Wanderungen
„Ökotourismus“ in Kuba
Obgleich der größte Teil der Landoberfläche Cubas von Kulturlandschaften geprägt ist, haben sich doch in vielen Provinzen natürliche Landschaften erhalten, die trotz Besiedelung weitgehend naturbelassen sind: Vom Biosphärenreservat Guanahacabibes ganz im Westen bis zum Alexander-von-Humboldt-Nationalpark 1200 km weiter östlich gibt es zahlreiche Schutzgebiete mit einer einzigartigen Tier- und Pflanzenwelt. Viele dieser Gebiete werden erst seit wenigen Jahren systematisch für den Tourismus erschlossen.
Das liegt nicht zuletzt daran, dass sich in Cuba viele Menschen nicht vorstellen können, dass Urlauber vor allem aus den Industrieländern freiwillig in ihrer Freizeit durch die Natur wandern, Radfahren oder sich anderweitig sportlich betätigen und dafür auch noch bereit sind Geld auszugeben. Für die meisten Cubaner/innen und überhaupt Lateinamerikaner/innen sind derlei Tätigkeiten eher der Ausdruck von Mangel an wirtschaftlichen Möglichkeiten, sich das Leben bequemer zu gestalten. Das erklärt zum Teil, warum diesem „gesunden“ und „nachhaltigen“ Tourismus in Cuba bislang so wenig Beachtung geschenkt wurde.

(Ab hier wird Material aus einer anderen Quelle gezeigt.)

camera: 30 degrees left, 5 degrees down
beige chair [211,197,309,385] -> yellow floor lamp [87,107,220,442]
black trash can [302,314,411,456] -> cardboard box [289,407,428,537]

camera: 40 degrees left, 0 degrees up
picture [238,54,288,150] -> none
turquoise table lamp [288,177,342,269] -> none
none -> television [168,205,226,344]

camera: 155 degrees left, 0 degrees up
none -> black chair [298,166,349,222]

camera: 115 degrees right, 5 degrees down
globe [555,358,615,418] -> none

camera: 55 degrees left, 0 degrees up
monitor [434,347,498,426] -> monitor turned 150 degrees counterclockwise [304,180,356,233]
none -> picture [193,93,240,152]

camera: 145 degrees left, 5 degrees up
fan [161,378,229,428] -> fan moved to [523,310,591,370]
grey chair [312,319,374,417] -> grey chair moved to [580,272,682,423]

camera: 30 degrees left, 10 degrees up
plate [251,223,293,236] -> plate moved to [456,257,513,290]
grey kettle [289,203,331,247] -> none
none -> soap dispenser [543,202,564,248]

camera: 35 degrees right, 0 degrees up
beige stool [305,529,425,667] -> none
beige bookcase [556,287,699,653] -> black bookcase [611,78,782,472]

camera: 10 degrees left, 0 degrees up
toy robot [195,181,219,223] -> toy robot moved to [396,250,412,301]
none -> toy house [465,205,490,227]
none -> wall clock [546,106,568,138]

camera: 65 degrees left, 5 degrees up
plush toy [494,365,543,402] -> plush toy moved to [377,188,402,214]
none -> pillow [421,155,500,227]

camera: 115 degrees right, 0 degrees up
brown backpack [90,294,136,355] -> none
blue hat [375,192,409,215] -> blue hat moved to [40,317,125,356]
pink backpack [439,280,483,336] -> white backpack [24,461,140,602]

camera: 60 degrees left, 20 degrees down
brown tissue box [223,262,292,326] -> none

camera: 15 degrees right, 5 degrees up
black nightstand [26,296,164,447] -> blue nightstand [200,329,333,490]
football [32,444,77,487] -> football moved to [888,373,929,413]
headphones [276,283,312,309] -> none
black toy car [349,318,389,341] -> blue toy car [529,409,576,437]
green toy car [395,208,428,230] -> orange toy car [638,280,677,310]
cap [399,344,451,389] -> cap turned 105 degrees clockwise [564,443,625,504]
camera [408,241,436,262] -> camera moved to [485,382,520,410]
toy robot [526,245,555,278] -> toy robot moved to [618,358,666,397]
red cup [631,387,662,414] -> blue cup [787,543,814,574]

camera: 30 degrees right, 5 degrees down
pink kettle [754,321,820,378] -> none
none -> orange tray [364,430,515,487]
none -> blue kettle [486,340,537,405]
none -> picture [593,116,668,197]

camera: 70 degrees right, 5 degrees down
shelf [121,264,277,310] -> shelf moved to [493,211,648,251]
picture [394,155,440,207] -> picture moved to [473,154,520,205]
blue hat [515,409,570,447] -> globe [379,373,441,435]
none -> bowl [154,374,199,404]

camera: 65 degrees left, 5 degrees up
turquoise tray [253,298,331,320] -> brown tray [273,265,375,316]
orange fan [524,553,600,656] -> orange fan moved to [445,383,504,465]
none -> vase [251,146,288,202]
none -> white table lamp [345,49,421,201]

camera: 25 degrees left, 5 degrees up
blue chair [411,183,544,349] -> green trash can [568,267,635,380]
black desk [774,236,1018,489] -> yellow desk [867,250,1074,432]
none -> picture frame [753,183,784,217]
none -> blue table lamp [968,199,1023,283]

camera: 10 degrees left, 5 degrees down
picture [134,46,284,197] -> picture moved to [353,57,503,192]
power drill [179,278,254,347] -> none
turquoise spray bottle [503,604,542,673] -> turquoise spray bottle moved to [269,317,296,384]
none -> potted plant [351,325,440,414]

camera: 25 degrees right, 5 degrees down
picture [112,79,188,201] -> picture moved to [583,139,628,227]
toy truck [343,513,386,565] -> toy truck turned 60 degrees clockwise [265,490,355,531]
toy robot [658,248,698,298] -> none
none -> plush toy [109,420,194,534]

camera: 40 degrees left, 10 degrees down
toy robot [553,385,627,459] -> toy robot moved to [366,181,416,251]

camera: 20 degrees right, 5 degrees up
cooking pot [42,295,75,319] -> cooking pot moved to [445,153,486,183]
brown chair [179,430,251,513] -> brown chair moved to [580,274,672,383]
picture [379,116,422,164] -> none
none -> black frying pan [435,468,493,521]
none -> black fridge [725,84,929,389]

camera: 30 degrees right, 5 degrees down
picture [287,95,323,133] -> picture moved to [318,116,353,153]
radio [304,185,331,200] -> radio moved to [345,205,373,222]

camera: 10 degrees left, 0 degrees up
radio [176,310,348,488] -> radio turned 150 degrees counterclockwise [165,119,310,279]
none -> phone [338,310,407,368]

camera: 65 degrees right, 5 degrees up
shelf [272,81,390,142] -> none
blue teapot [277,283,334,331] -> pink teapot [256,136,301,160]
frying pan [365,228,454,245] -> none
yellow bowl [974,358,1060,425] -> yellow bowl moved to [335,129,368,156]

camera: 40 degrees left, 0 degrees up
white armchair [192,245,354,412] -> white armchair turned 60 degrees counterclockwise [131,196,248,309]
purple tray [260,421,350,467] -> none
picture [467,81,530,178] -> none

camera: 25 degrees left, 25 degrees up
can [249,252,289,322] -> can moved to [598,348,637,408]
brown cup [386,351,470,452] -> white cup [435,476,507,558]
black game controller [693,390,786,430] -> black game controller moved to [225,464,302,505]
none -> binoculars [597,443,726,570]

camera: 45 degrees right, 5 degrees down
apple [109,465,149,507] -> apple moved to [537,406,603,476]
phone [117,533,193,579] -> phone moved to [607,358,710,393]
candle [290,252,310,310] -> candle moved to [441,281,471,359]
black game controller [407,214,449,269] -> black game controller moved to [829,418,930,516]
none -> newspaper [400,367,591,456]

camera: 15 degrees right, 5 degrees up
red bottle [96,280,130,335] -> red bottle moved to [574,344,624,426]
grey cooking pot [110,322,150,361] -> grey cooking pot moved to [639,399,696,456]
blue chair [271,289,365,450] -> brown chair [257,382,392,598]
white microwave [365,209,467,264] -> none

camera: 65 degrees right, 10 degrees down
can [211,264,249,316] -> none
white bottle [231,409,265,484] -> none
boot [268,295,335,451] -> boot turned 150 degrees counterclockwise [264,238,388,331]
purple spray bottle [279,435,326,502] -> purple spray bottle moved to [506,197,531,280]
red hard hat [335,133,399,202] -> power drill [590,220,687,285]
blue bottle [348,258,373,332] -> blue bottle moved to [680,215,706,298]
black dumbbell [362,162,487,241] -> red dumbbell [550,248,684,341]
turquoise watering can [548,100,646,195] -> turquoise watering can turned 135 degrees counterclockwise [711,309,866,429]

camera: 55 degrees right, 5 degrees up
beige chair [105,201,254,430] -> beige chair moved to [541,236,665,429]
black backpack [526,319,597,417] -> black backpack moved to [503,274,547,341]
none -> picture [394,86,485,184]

Die sukzessive Freigabe vieler geschützter Gebiete für Wanderungen, Tierbeobachtung, Fotosafaris und dergleichen hat den letzten Jahren immer mehr zugenommen. Was noch in den Kinderschuhen steckt, ist die Vermarktung im Ausland und die Schaffung einer leistungsfähigen Infrastruktur vor Ort. Hier wird – wie in vielen anderen Bereichen – noch häufig improvisiert. Aber gerade das macht im Moment noch den Flair solcher Programme aus. Das Abenteuer ist nicht gespielt, sondern authentisch. Wanderungen und Bootsfahrten im Humboldt-Nationalpark zum Beispiel sind noch weit davon entfernt zum Massenspektakel zu werden. Die betreffenden Gebiete sind noch kaum vom Tourismus beeinflußt. Keine großen Reisegruppen in großen Omnibussen begegnen Ihnen hier, sondern in der Regel Minigruppen und Ausflüge mit sehr flexiblem Programm und familiärer Atmosphäre.